» **TASK TO CARRY OUT**
Reproduce the data below in full and exclude every picture.

Segment Start: GIVEN DATA

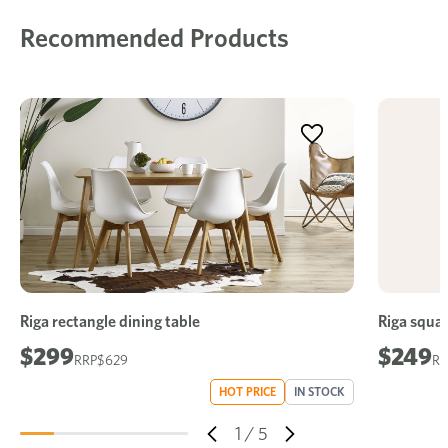
Recommended Products
Riga rectangle dining table
Riga squar
$299
$249
$629
HOT PRICE
IN STOCK
1
/
5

Segment End: GIVEN DATA

» **YOUR RESPONSE**
Recommended Products
Riga rectangle dining table
Riga squar
$299
$249
$629
HOT PRICE
IN STOCK
1
/
5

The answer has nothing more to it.